[Assignment]: Reproduce the listing below, from the line containing "die durch einen 0,5 cm dicken Schlauch in das" down to the line containing "Osteochondrosis dissecans (OD) im", with both of those lines included and nothing else.

Listing of items from a data source

===============

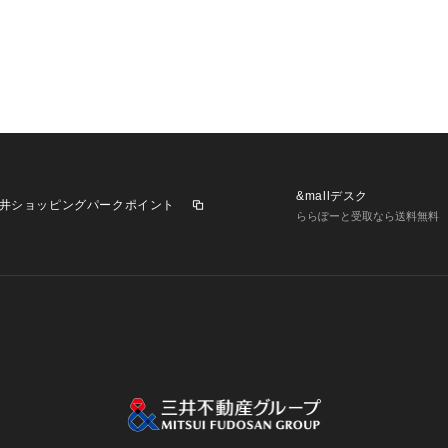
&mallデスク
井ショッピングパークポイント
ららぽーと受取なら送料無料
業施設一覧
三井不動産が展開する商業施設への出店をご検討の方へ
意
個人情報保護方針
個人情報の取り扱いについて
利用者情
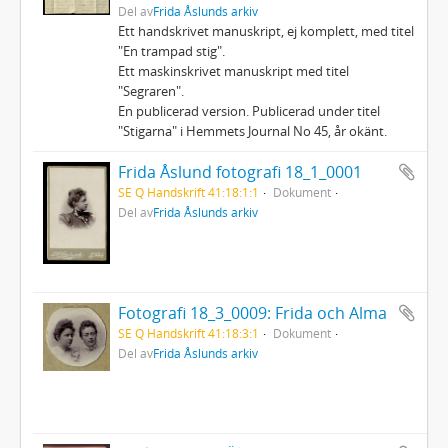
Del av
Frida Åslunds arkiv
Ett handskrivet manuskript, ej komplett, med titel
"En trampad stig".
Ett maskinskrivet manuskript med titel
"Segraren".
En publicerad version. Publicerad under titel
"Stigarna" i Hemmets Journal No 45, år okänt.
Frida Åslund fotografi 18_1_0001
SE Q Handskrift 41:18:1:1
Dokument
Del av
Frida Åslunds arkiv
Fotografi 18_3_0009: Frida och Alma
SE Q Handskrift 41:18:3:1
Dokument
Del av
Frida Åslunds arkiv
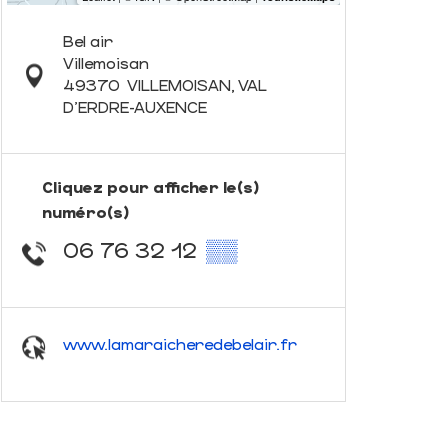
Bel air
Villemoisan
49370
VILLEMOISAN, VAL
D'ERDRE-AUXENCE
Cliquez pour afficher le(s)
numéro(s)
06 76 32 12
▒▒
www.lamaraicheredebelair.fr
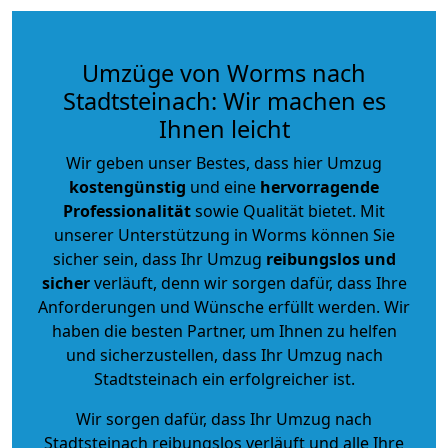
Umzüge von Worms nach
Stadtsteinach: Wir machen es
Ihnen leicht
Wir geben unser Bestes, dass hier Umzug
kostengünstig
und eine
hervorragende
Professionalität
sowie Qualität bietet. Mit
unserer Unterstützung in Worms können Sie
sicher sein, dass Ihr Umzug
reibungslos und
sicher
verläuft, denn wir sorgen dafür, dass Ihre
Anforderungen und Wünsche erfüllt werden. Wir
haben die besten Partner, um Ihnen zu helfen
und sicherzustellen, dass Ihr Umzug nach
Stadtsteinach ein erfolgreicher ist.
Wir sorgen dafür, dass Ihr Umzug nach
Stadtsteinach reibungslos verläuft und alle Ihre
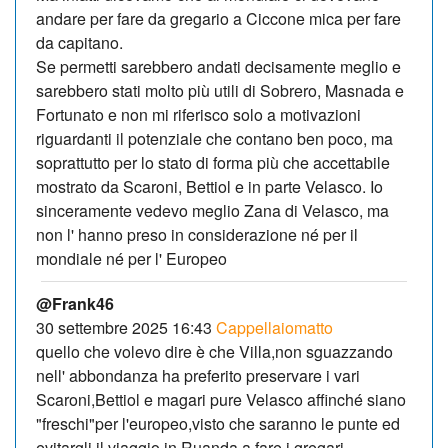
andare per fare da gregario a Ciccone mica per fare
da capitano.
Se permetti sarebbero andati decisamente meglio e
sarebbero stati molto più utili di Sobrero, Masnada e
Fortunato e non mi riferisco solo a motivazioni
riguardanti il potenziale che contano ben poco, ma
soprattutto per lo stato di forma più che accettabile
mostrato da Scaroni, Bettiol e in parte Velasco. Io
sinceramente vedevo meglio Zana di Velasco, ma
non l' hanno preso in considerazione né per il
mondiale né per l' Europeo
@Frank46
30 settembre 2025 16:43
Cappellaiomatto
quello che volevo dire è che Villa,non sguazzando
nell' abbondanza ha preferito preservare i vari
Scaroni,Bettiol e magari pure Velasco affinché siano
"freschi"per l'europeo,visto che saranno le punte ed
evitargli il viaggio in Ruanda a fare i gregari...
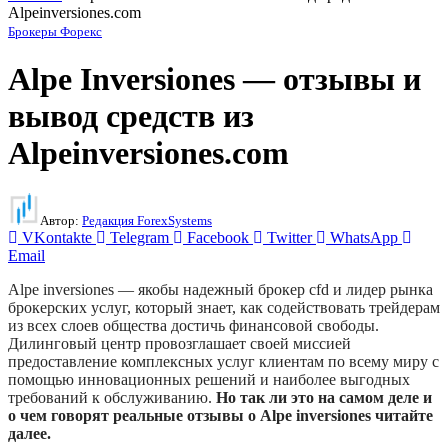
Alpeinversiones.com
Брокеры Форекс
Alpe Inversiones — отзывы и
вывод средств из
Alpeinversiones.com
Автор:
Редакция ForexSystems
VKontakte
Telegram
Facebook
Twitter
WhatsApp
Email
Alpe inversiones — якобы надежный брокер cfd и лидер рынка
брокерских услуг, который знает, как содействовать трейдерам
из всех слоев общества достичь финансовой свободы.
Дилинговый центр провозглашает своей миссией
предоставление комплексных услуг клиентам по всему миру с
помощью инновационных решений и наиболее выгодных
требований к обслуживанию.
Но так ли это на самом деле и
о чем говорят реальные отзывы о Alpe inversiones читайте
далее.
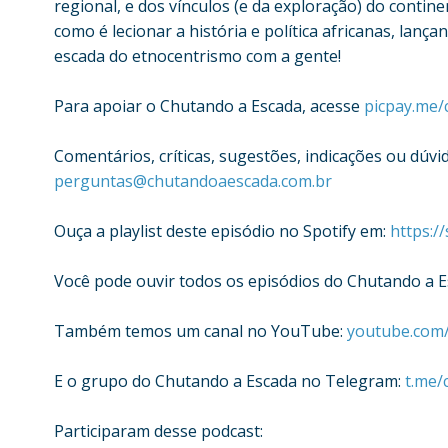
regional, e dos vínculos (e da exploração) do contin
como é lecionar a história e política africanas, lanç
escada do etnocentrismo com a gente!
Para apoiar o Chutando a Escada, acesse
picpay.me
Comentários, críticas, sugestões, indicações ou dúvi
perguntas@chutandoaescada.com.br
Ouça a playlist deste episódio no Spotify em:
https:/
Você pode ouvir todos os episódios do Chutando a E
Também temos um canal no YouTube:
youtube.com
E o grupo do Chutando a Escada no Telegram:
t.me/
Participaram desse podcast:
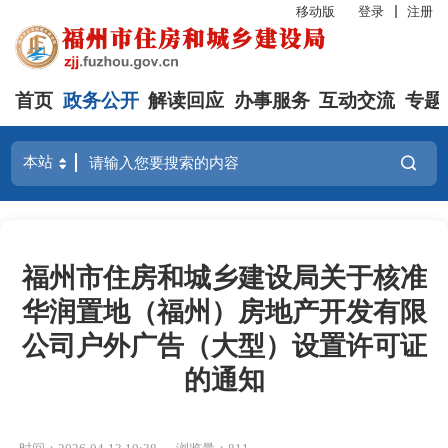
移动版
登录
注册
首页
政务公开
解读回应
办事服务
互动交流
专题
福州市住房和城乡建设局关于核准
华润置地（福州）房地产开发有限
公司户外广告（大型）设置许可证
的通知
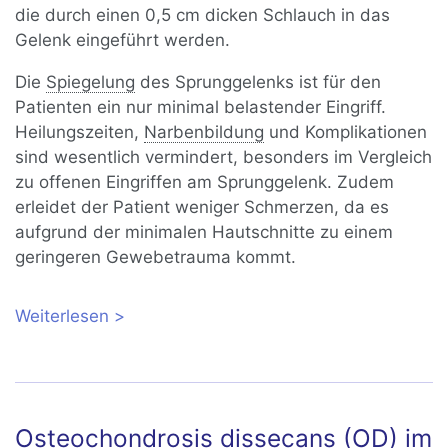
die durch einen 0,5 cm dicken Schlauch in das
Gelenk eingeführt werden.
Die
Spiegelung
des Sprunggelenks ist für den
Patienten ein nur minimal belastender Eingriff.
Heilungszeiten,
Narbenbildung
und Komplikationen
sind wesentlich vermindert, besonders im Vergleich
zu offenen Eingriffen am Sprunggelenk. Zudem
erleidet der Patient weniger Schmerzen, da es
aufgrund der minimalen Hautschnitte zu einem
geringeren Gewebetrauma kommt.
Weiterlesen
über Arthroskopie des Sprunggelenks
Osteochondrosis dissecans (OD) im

===============

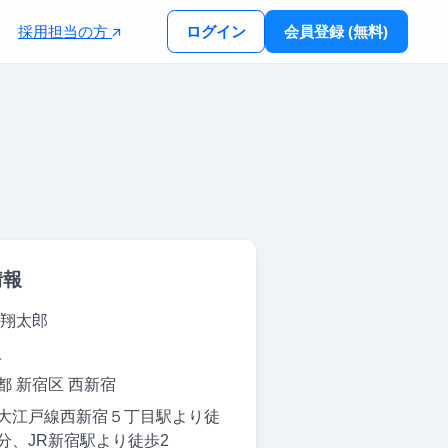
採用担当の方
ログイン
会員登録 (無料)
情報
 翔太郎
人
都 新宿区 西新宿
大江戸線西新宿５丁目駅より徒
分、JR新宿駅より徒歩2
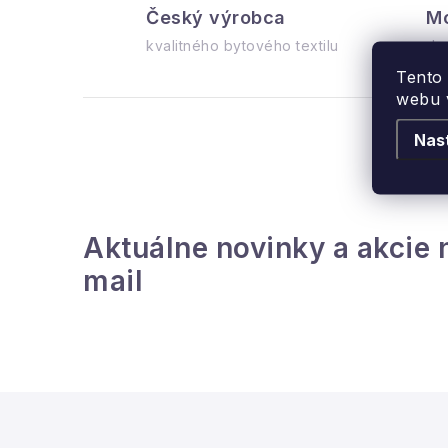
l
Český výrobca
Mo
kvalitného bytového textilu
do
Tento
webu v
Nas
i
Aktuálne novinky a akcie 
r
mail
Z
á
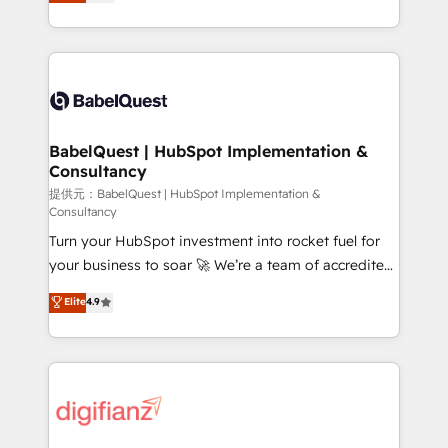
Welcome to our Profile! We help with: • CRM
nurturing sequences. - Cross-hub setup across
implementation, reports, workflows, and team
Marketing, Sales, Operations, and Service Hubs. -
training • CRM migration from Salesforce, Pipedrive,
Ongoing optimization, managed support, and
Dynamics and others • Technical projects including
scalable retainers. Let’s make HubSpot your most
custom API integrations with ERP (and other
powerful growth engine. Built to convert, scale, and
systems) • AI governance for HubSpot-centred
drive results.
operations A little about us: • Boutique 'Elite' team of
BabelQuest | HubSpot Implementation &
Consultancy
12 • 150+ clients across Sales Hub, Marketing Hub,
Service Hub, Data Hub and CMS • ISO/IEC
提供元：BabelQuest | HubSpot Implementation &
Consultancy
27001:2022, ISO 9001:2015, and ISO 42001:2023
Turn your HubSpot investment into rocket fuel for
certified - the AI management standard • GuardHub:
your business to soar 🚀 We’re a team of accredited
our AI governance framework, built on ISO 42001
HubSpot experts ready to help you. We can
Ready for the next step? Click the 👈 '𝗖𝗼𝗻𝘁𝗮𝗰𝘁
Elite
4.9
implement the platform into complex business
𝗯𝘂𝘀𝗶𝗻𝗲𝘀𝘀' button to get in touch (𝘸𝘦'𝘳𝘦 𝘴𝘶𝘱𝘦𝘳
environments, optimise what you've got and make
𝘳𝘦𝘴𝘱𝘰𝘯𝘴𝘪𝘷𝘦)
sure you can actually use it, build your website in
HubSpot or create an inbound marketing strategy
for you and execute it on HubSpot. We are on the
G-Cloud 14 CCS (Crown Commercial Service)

===============

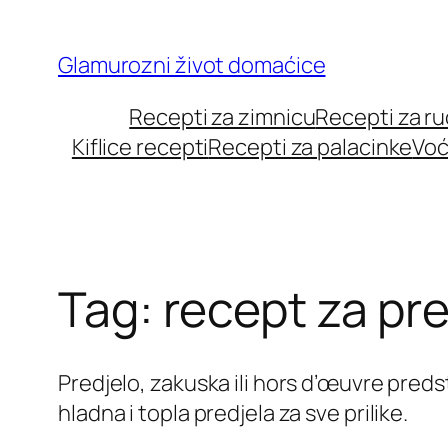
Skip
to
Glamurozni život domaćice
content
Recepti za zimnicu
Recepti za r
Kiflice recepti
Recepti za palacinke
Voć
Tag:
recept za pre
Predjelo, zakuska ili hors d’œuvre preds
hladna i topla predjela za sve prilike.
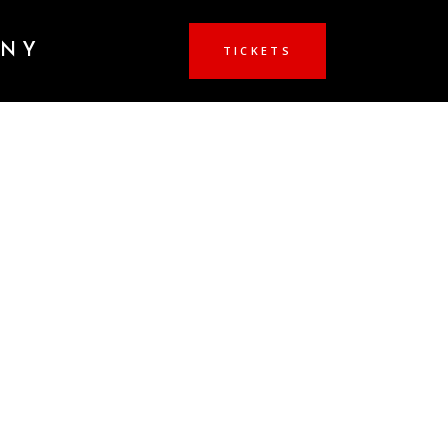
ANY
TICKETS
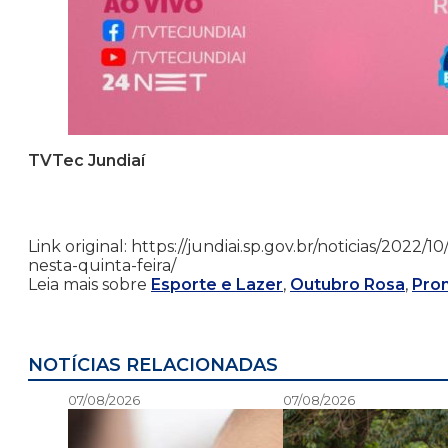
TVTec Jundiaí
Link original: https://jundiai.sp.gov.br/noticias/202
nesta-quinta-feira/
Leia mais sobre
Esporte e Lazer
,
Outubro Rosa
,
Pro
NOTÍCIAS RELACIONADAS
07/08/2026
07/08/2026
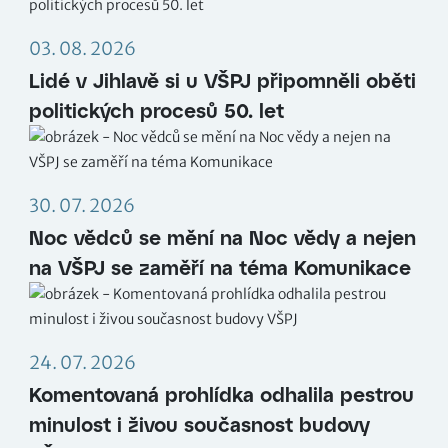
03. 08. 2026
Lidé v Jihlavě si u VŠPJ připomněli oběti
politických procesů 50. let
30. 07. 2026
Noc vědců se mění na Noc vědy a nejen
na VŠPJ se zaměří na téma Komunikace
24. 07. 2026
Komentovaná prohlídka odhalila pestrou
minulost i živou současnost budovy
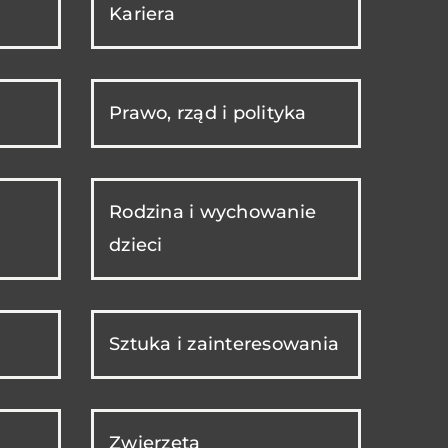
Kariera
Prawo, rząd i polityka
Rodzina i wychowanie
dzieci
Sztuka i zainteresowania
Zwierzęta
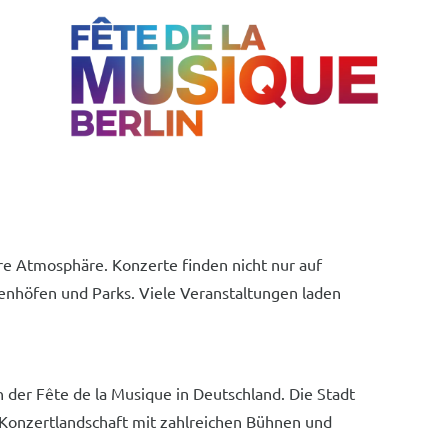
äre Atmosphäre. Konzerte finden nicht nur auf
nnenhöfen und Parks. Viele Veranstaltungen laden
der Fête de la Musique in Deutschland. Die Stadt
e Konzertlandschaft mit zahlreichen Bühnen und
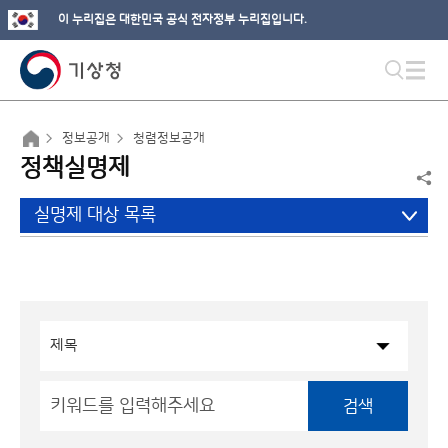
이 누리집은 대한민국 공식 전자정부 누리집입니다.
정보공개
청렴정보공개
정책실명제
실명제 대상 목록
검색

===============

[Result of this task]:
die durch einen 0,5 cm dicken Schlauch in das
Gelenk eingeführt werden.
Die
Spiegelung
des Sprunggelenks ist für den
Patienten ein nur minimal belastender Eingriff.
Heilungszeiten,
Narbenbildung
und Komplikationen
sind wesentlich vermindert, besonders im Vergleich
zu offenen Eingriffen am Sprunggelenk. Zudem
erleidet der Patient weniger Schmerzen, da es
aufgrund der minimalen Hautschnitte zu einem
geringeren Gewebetrauma kommt.
Weiterlesen
über Arthroskopie des Sprunggelenks
Osteochondrosis dissecans (OD) im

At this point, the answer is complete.